The chicken segment saw both pricing and volume growth, up 1.4 percent and 1.3 percent, respectively. However, operating margin
of the segment contracted to 9.7 percent from 13.6 percent, hurt by higher marketing spend and higher operating costs.
Guidance — Contrasting Tales
Tyson raised its 2017 earnings per share guidance to $4.90 to $5.05, up an estimated 12 percent year-over-year, citing
outstanding performance in Beef and Pork and strong market conditions in the first quarter.

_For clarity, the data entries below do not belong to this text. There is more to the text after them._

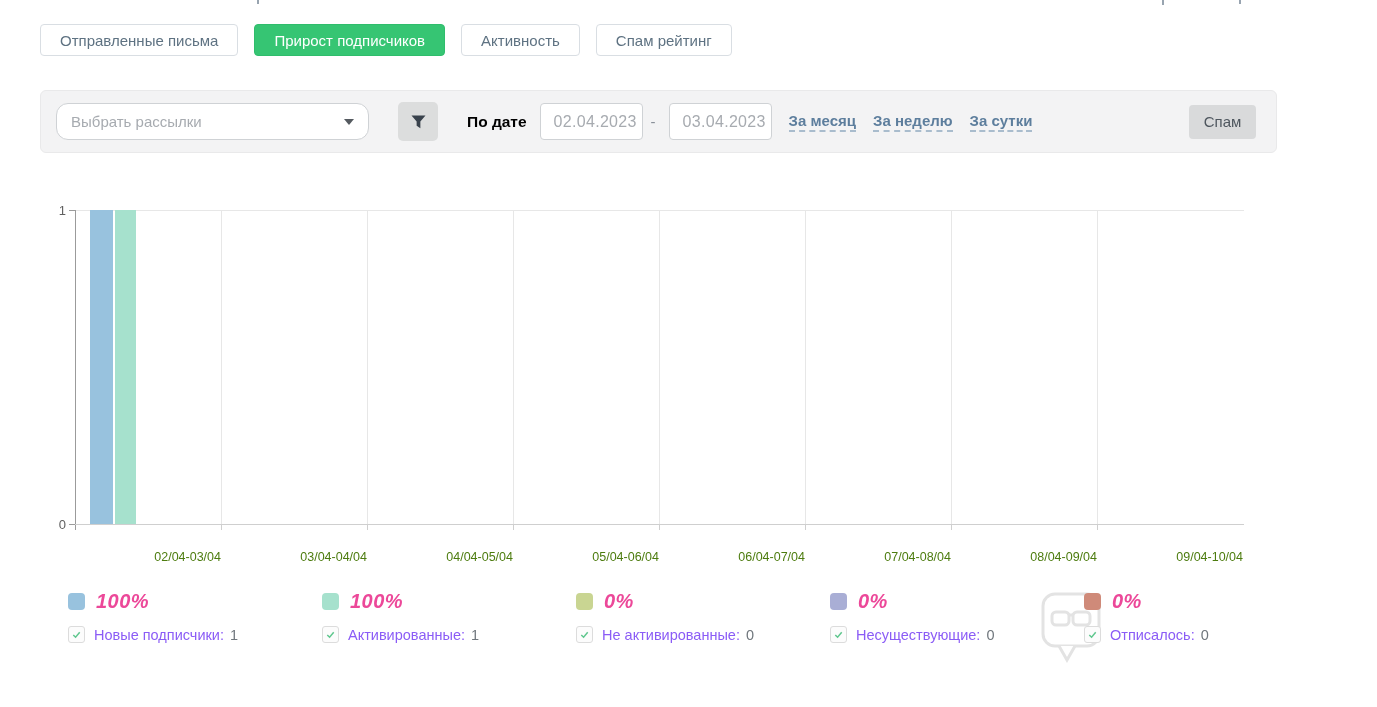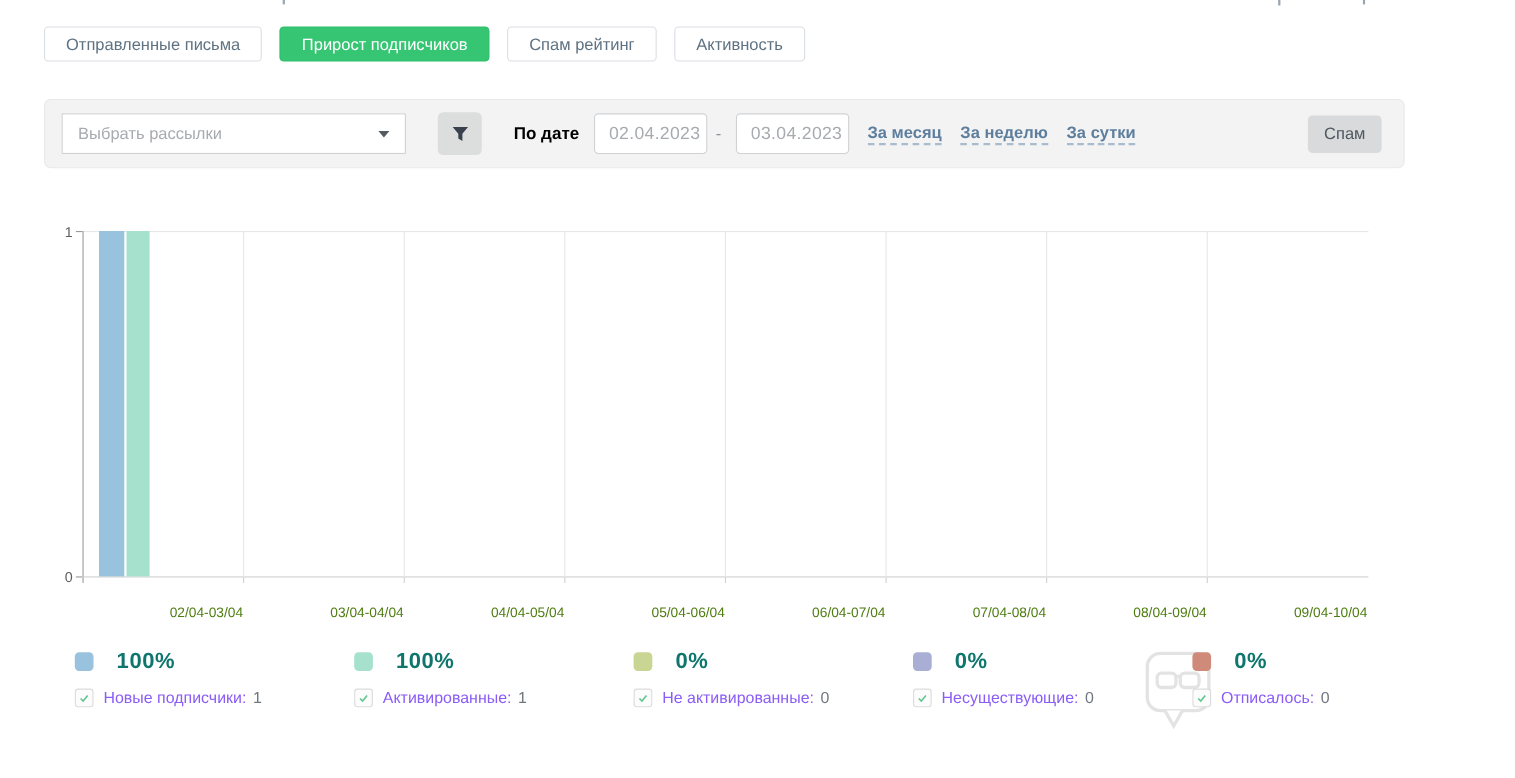--- a/index.html
+++ b/index.html
@@ -85,8 +85,8 @@
 <div class="tabs-row">
   <div class="tab">Отправленные письма</div>
   <div class="tab active">Прирост подписчиков</div>
+  <div class="tab">Активность</div>
   <div class="tab">Спам рейтинг</div>
-  <div class="tab">Активность</div>
 </div>
 
 <div class="filter-bar">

The guidance was ahead of the consensus
estimate of $4.89 per share.
Tyson quoted USDA estimates of 2–3 percent growth in domestic protein production in 2017 and moderate export growth.

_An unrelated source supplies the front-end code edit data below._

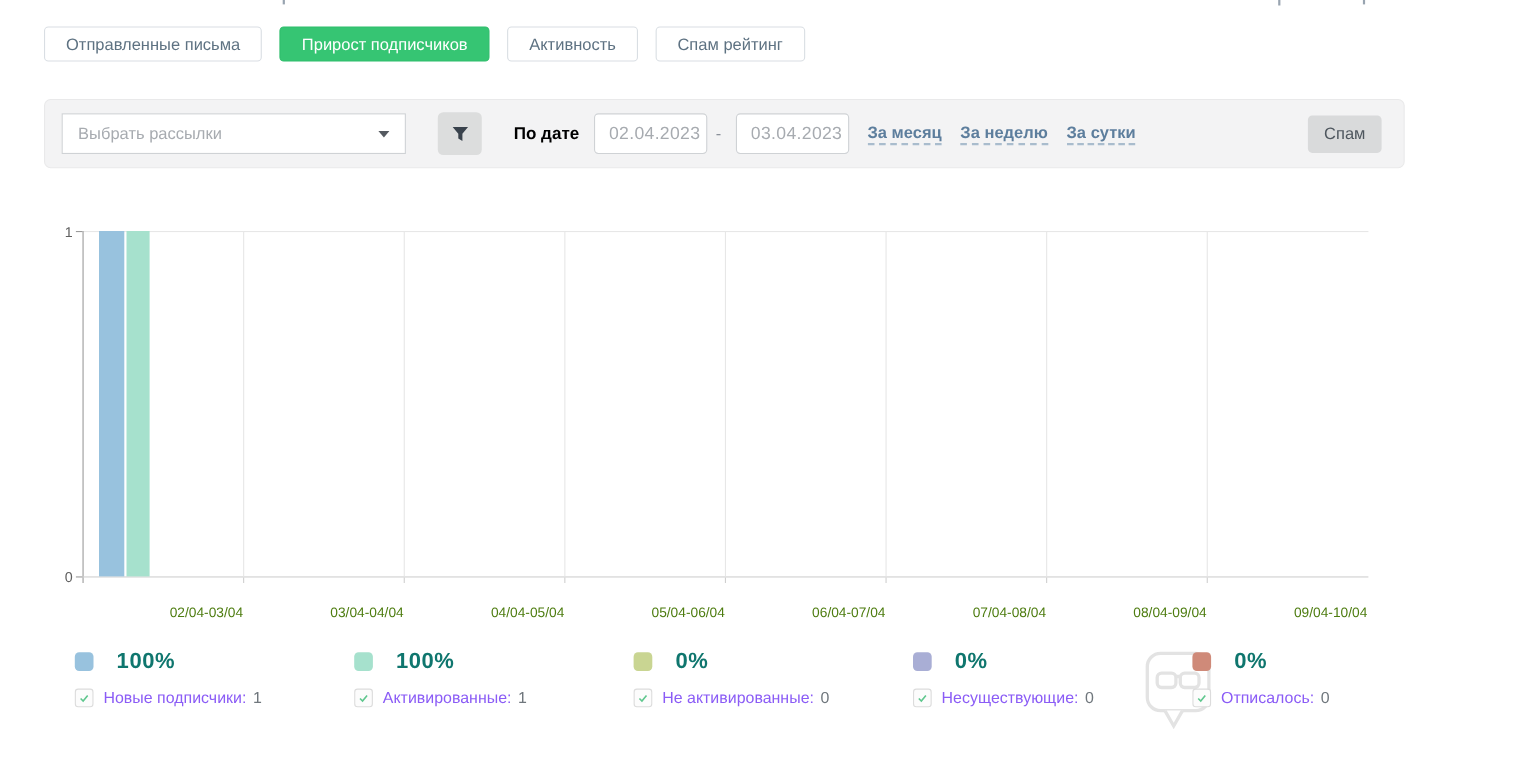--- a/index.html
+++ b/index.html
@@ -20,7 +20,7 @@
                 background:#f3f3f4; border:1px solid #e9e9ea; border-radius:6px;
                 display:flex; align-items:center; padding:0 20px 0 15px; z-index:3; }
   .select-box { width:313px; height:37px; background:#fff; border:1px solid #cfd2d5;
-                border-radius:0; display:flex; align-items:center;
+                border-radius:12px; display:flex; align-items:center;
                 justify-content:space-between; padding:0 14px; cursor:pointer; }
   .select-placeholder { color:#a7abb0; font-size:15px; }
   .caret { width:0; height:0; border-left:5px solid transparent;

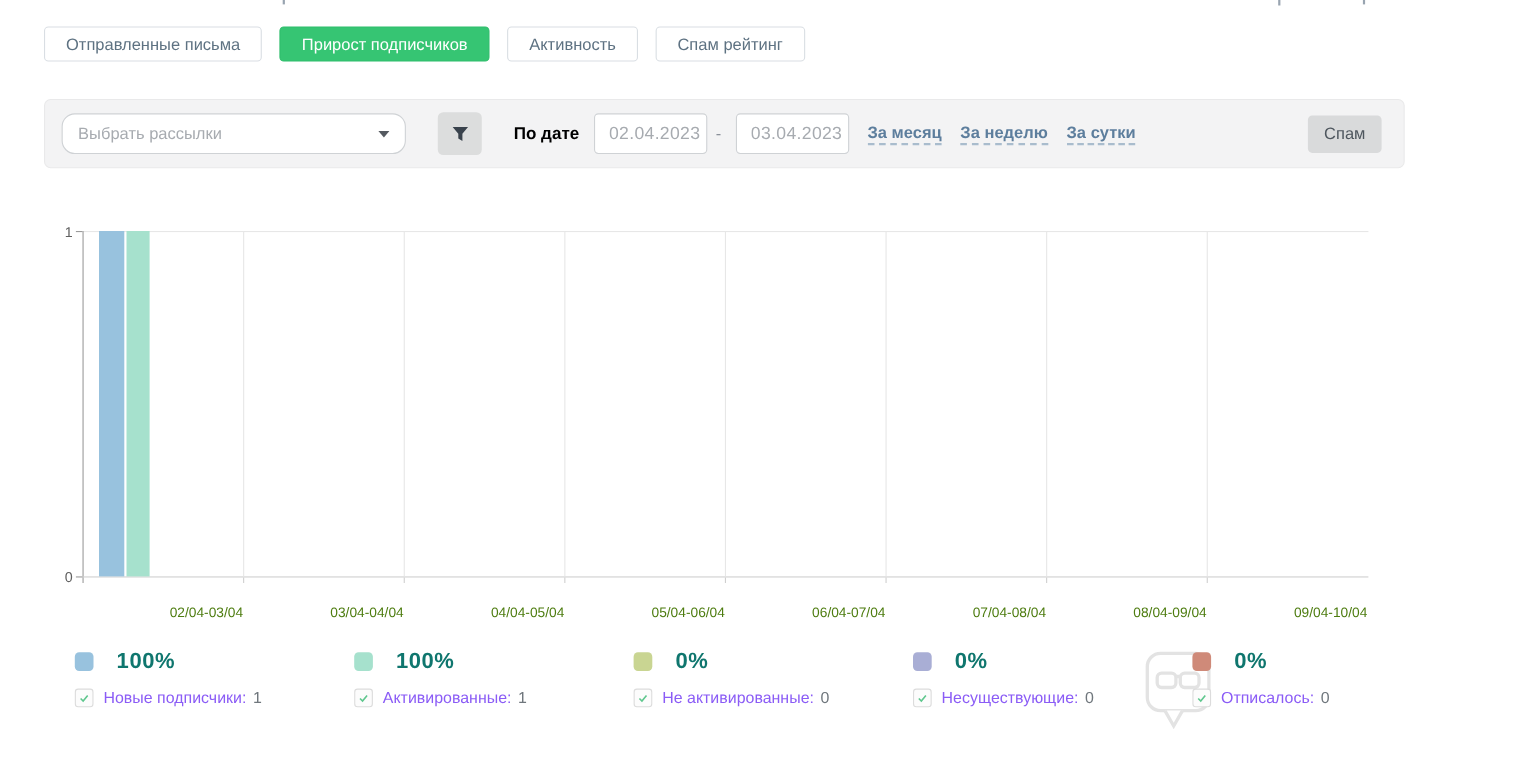--- a/index.html
+++ b/index.html
@@ -60,7 +60,7 @@
   .legend-item { position:absolute; top:590px; width:250px; z-index:2; }
   .legend-row1 { display:flex; align-items:center; }
   .swatch { width:17px; height:17px; border-radius:4px; flex:none; }
-  .pct { margin-left:21px; font-size:20px; font-weight:bold; color:#0f766e; letter-spacing:0.5px; }
+  .pct { margin-left:11px; font-size:20px; font-weight:bold; color:#ec4899; letter-spacing:0.5px;font-style:italic; }
   .legend-row2 { margin-top:13px; display:flex; align-items:center; }
   .cb { width:17px; height:17px; border:1px solid #dcdcdc; border-radius:3px;
         background:#fcfcfc; display:flex; align-items:center; justify-content:center;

Specifically, the agency expects 2 percent growth in chicken production.
Buffalo Wild Wings forecasts earnings per share of $5.60 to $6 per share for 2017 on same store sales growth of 1–2 percent.
This compares to the $6.48 per share consensus estimate.
The contrasting reports of the two companies are reflecting the fundamentals of the respective industries these companies are
in. The restaurant industry is facing rough weather, as competitive pressure burns out companies in the space.
Meat Processors Vs. Restaurants
A
release from NPD shows that the U.S. restaurant industry will continue to remain stalled in 2017, as it did in 2016. That said,
quick service restaurants are expected to see 1 percent growth in visits.
NPD's industry analyst Bonnie Rigs thinks it will make for a more challenging environment for operators to get a greater share
of consumers' wallet, as the gap widens between away-from-home and at-home food costs. The analyst expects the commodity deflation
to help the restaurant operators offset the higher labor and medical insurance costs.
Meanwhile, the USDA estimates that retail prices of beef, pork and poultry ended the year 2016 down 6–7 percent, 3–4 percent and
2—3 percent, respectively. The drop was seen more as a price correction and the impact of a rising dollar, which slowed exports and
increased imports, resulting in a supply glut. Consequently, retailers had to spend heavily on promotions and discount products to
stay afloat.
Added to that, meat processors are also hit by scandals. Tyson Foods revealed this week that it has received a subpoena from the
SEC in connection with a probe into collusion among meat purveyors over fixing the cost of chicken.